Sexuality, gossip, confusion and Catholic school

Illustration by Blair Gauntt

The dresser next to Alyssa’s bed is white. I take note of it as I start my second glass of wine, thinking how tragic it would be if I spilled. It’s Saturday. I don’t need another drink but say I need another drink as I read the situation, one I’ve found myself facing for the past year or so. I’m attracted to women, but don’t know how to view it without a lens. Media portrayals say it’s hot, Catholicism says it’s not. Sexuality clouded by a sea of confusion. She sets her glass down on the dresser next to mine and shows me all her DVDs. Gilmore Girls. That’s it.

I immediately ask if I can kiss her.

I graduated from Xavier High School in 2012. Overall, it was a pretty typical “white girl in suburban Iowa high school” experience. There were sports, theater. Occasionally, someone threw a party that got busted by the cops and everyone had to run. Bullying happened often. Most notably, through gossip. The bread and butter of insecure 16-year-old teenagers. If you hid anything at Xavier, somebody always had the ability to sniff it out. Word traveled fast. Validity never mattered.

If people thought it was true, it was.

Assumptions led to suspicion. Inadvertently or not, I felt friends start to pull away. Shorter hugs between passing periods. No more pet names to greet one another. Once everyone thought they knew what I didn’t, everything shifted. We’d stop huddling in the same dressing room to try on homecoming dresses. Compliments became curt. “Your butt looks amazing in those jeans” changed to “you look good.” No one wanted to cross a line in the sand I never realized I had drawn.

I began to internalize feelings of loneliness. My friends got hit on more frequently than me and I couldn’t decipher why I was missing out on my Rachel-Leigh-Cook-kissing-Freddie-Prince-Jr.-in-She’s-All-That moment. I started to self-harm. A lot. Everywhere I went, a knowing feeling followed. If I hung out with certain friends more than others, I was afraid it would come off that we were dating. When I’d fight theology teachers, pointing out subtle homosexuality in the Old Testament, I thought everyone knew. She likes girls, they’d say. That’s why boys don’t kiss her. That’s why her high school crush calls her “intense.” Defective. When I admired strong women, I said I had a girl crush. Are you sure? My friends would ask. Are you sure it’s not just a crush?

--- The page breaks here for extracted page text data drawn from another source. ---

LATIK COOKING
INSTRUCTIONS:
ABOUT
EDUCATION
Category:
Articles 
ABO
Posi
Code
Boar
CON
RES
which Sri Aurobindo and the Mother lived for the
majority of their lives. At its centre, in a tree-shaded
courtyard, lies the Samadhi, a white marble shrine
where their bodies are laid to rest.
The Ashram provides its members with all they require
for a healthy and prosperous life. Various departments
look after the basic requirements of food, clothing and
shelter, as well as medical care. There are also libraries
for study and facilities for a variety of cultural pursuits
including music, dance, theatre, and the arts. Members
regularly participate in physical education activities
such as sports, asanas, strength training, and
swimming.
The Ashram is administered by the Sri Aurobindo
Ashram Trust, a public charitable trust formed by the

What’s more isolating than figuring out your sexuality is the feeling everyone already found it for you.

I posted a photo of my best friend and I after we graduated college. My arms wrapped around her. Her kissing my cheek. I wrote a nice Instagram caption. Immediately, my inbox flooded with friends from high school who knew. Who thought they knew. I’m happy you’re happy, they told me, despite the fact I had started seeing a guy I was interested in. I didn’t want any person to claim they had me figured out before I did. There’s no battle to be had but a booth of people waiting for me to pull a chair up as they pat my knee saying “oh honey, we know. We’ve always known.”

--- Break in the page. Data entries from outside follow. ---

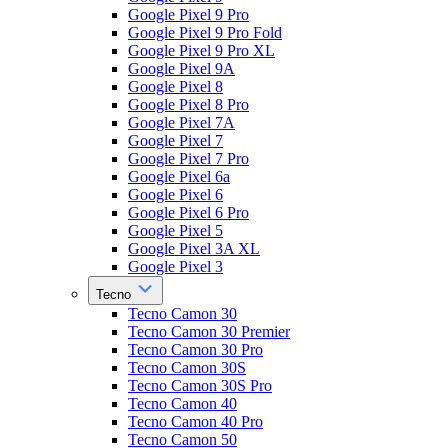
Google Pixel 9 Pro
Google Pixel 9 Pro Fold
Google Pixel 9 Pro XL
Google Pixel 9A
Google Pixel 8
Google Pixel 8 Pro
Google Pixel 7A
Google Pixel 7
Google Pixel 7 Pro
Google Pixel 6a
Google Pixel 6
Google Pixel 6 Pro
Google Pixel 5
Google Pixel 3A XL
Google Pixel 3
Tecno
Tecno Camon 30
Tecno Camon 30 Premier
Tecno Camon 30 Pro
Tecno Camon 30S
Tecno Camon 30S Pro
Tecno Camon 40
Tecno Camon 40 Pro
Tecno Camon 50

Assumptions. Suspicions. Results.

Further reading: Cedar Rapids’ Xavier High School upholds Catholic doctrine at the expense of LGBTQ students

At 24 years old, I’ve only now begun undoing years of disappointment. Nights spent kicking myself, losing sleep over conflicted feelings towards friends have translated into nights spent kicking myself for acting on those feelings. Anxiety has become full-blown paranoia. I can’t hug or be proud of my female friends without feeling like they hate me. That they’re not going to invite me to sleepovers because I put my sleeping bag too close to theirs. At 17, I felt alone. It’s a loneliness that morphed into isolating myself from people whenever I feel I’m growing too close. There’s so much weaving to unweave from growing up in a community that taught you marriage is for men and women. That prom is, and still is, for men and women.

That who you love defines who you are in accordance with Catholic scripture.

Alyssa has her arms around me. I wait until she falls asleep before I sneak out, gathering my clothes by the illuminated light of my phone. My earrings, my wallet, my shirt. Maybe, in another life, I stay long enough to see breakfast. Pancakes that sit on her white dresser, covering the wine ring from the night before. Maybe that ring, covered by those pancakes, becomes my favorite spot. Maybe she becomes my favorite place. But right now, I can’t shake the feeling that the weight of her arms around me is less than what I’m supposed to be used to. That she smells different than men I usually wake up with. I know no way of communicating this than through a text the next morning saying, “I just can’t be emotionally intimate, right now.” I feel terrible knowing she’ll wake up to someone who fled in shame, but I still go. Knock over the red wine, stain the white dresser and don’t even say goodbye.